● **Tareas a realizar**:
a) Indica si cada afirmación coincide con el texto sobre la novela corta de Javier Negrete y justifica tu respuesta con las palabras exactas del texto: (i) la novela corta aparece en la antología Mañana Todavía; (ii) Yoni lee libros con frecuencia; (iii) AnimaLec es la clase semanal de Animación a la Lectura.
b) Cita el fragmento del texto sobre la novela corta de Javier Negrete que comienza en "Tres anillos para" y continúa hasta "también de piedra.".

● **Sección de texto**:
::::::::

Esta novela corta de Javier Negrete la encontramos en la
antología Mañana Todavía. Con ironía recrea en su distopía el mundo de lo
políticamente correcto en educación, y consigue que saboreemos la pasión por
los libros, mientras realiza una defensa de la lectura libre (la cual pocas
veces se lleva a cabo en nuestros centros), pasando por los homenajes a Poul Anderson,
Bradbury (con una quema de libros digna de los compañeros de Montag), Tolkien…
Os dejo con el sorprendente fragmento relativo al Señor de los
Anillos, no tiene desperdicio.
Tres anillos para las personas que gobiernan al
grupo étnico élfico.
Siete para las personas del grupo étnico que tallan
la piedra en viviendas también de piedra.
Nueve para las personas humanas con un destino
propio.
Uno para el Señor imperialista sobre el trono
imperialista.
Un anillo para gobernarlos a todos, un anillo para
encontrarlos,
un anillo para atraerlos a todos y atarlos en algún
sitio,
en la tierra de Mordor donde ocurren cosas injustas.
Como
siempre que Pablo abría la cubierta, en el metapapel apareció el poema con el
que empezaba El señor de los anillos. Por alguna razón, el dichoso libro se
empeñaba en que leyera aquellos versos una y otra vez. Cuando llegó al último,
las letras se borraron y se convirtieron en los párrafos de la página donde se
había quedado en la última sesión. 228. Ya estaba muy cerca del final. ¡Menos
mal!
Estaban
en AnimaLec, la clase semanal de Animación a la Lectura, dentro del currículo
de Comunicación Humana Articulada. Para el compañerado del propio Pablo era
simplemente CHA, mientras que su progenitora femenina solía decirle: «Eso ha
sido Lengua Española de toda la vida». Yoni, la persona docente que impartía la
asignatura, paseaba entre las filas de mesas con las manos a la espalda y el
ceño levemente fruncido que caracterizaba su gesto cuando se aburría, como si
el mero hecho de aburrirse ya supusiera un esfuerzo intelectual para él.
Curiosamente, a Yoni no se le ocurría leer un libro jamás. Al parecer, ni a él
le convencían demasiado los carteles de enormes letras y vivos colores que se
alternaban en la pizarra digital y las pantallas laterales para ilustrar la
«AnimaLec».
Leer te hace más respetuos@ con l@s dem@s.
Los libros es el mejor aparato de
cultura.
La lectura, te descubre nuevos
mundos.
El
libro captó que Pablo estaba apartando las pupilas demasiado a menudo. El texto
de la novela desapareció de la página por unos segundos, sustituido por un
breve párrafo:
La lectura es una cuestión de concentración.
No te distraigas, persona alumna Pablo Colmenero. Te sugerimos que, disfrutes
desde la libertad y la responsabilidad de esta apasionante actividad.

::::::::

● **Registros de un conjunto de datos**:

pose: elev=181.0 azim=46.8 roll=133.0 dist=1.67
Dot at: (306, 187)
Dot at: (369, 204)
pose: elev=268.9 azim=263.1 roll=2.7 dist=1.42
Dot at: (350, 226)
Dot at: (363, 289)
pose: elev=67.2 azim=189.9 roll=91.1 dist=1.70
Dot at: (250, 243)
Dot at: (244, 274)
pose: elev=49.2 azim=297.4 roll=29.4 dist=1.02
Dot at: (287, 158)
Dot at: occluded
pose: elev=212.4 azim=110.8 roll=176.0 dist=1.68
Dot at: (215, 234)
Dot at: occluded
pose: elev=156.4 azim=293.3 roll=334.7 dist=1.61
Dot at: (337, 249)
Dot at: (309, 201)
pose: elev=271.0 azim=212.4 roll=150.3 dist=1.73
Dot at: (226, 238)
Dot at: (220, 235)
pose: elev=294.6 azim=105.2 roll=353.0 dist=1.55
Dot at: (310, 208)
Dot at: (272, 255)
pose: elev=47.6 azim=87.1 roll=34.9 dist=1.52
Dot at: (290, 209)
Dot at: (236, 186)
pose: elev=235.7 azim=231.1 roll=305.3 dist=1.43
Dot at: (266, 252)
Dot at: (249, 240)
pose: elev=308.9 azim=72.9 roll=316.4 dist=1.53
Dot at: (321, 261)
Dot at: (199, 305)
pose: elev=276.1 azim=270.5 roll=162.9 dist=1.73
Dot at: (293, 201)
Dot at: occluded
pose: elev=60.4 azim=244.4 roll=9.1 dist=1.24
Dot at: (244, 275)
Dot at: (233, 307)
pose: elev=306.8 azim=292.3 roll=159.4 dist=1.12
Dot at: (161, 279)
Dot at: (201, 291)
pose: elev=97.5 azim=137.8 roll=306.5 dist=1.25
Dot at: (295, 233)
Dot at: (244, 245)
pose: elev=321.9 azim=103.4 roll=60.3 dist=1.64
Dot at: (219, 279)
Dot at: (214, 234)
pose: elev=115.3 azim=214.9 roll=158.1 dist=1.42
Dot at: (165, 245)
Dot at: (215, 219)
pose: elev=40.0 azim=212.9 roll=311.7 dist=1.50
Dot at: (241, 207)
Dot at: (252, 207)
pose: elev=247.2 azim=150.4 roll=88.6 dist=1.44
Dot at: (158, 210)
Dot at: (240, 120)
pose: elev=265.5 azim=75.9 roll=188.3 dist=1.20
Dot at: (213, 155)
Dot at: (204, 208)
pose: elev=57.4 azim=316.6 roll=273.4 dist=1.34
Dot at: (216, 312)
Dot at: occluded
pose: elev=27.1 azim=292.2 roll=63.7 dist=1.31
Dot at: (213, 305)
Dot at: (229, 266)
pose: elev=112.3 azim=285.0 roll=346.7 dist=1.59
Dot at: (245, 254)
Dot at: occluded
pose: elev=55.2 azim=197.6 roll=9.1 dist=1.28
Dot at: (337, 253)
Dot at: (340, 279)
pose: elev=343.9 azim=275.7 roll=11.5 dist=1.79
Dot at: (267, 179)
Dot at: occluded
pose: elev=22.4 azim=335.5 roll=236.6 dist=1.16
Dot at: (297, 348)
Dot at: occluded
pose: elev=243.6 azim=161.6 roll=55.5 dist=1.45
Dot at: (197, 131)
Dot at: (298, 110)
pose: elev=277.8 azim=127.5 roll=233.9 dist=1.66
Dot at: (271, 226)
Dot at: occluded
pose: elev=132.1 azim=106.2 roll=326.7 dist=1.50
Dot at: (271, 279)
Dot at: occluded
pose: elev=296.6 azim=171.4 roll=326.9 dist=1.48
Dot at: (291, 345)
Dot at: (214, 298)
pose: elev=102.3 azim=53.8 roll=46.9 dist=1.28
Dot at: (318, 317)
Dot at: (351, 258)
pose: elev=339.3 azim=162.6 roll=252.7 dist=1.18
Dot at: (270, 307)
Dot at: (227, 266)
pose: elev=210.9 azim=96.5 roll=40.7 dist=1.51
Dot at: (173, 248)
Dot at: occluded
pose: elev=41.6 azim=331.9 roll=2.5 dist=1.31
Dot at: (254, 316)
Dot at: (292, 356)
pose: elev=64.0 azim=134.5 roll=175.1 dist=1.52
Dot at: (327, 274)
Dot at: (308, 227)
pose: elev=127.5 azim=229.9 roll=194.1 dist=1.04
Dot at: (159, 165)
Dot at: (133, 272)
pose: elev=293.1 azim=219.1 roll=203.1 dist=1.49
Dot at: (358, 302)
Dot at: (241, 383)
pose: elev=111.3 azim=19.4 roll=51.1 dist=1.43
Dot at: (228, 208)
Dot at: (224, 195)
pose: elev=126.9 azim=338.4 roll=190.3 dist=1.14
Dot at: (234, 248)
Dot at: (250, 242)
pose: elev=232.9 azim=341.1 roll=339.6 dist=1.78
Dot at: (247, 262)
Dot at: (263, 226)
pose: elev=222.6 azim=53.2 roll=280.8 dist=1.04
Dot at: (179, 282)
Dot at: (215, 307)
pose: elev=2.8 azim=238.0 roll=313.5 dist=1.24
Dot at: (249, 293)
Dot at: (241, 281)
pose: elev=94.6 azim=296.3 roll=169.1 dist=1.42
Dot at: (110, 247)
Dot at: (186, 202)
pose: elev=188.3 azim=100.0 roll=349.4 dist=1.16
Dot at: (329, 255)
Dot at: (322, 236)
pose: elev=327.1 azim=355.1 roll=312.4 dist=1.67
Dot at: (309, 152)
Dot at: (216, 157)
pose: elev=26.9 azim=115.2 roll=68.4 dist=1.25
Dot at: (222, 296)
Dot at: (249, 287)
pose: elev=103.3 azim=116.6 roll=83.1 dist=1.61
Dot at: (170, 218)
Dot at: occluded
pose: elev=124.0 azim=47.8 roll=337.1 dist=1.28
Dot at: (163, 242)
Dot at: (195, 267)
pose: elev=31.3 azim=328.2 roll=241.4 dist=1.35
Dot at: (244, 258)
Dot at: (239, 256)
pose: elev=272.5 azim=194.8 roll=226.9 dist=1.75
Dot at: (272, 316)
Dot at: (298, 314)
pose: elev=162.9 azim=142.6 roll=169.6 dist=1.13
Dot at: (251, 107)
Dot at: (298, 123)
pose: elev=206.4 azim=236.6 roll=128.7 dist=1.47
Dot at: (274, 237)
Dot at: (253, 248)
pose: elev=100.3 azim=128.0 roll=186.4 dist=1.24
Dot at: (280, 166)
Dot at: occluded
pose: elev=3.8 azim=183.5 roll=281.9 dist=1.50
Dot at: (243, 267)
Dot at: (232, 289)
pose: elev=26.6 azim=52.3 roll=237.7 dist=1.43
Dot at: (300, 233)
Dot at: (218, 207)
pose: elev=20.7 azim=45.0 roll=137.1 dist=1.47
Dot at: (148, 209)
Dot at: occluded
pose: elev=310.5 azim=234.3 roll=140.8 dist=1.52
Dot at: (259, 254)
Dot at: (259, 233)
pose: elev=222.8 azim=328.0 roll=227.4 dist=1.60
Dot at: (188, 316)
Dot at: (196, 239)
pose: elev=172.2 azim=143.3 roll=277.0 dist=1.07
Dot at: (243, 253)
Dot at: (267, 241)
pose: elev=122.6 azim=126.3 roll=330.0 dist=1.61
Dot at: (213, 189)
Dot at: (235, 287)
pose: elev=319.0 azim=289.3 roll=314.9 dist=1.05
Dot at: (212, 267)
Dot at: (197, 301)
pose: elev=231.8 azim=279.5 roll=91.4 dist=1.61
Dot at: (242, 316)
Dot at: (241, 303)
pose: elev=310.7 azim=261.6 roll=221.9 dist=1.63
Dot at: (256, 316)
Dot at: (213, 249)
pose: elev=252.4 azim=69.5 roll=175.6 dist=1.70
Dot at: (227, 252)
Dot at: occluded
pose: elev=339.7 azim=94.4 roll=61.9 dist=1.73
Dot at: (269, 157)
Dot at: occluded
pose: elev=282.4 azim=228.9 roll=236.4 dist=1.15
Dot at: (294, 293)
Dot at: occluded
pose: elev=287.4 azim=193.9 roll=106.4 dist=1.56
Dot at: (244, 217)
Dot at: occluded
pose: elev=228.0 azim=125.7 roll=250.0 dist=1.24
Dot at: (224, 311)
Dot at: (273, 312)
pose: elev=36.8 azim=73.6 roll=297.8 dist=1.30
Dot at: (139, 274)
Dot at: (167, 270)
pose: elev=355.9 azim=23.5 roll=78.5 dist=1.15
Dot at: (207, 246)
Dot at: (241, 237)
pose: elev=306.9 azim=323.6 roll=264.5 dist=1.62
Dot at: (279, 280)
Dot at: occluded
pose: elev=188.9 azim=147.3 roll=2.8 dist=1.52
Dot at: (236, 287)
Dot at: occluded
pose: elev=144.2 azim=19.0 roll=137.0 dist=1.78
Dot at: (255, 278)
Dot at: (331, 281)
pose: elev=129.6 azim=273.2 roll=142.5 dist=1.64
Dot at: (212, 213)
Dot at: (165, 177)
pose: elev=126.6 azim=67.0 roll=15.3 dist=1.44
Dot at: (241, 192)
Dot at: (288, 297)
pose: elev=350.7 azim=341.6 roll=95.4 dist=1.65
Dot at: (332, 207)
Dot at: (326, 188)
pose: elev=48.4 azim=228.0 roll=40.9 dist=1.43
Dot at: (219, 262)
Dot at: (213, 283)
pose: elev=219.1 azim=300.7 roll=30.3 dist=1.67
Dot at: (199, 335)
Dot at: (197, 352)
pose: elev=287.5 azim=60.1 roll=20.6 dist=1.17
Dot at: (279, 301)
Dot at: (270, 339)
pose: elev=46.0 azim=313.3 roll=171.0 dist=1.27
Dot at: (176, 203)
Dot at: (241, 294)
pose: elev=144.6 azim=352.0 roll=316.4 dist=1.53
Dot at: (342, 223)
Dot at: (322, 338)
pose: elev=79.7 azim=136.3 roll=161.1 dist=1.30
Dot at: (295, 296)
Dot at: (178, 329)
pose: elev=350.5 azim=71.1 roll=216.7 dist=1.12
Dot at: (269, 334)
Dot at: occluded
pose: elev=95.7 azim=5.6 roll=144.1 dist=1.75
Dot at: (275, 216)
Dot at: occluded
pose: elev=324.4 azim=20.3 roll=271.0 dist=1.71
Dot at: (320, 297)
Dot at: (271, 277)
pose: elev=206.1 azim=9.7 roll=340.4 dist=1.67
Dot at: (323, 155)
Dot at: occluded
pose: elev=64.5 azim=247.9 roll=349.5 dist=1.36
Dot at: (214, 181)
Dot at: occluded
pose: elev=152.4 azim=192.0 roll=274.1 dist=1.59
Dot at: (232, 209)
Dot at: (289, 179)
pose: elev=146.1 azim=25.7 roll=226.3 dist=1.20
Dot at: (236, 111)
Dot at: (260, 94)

::::::::

● **Soluciones por apartado**:
a)
(i) Sí: «la encontramos en la antología Mañana Todavía».
(ii) No: «a Yoni no se le ocurría leer un libro jamás».
(iii) Sí: «AnimaLec, la clase semanal de Animación a la Lectura».

b)
Tres anillos para las personas que gobiernan al
grupo étnico élfico.
Siete para las personas del grupo étnico que tallan
la piedra en viviendas también de piedra.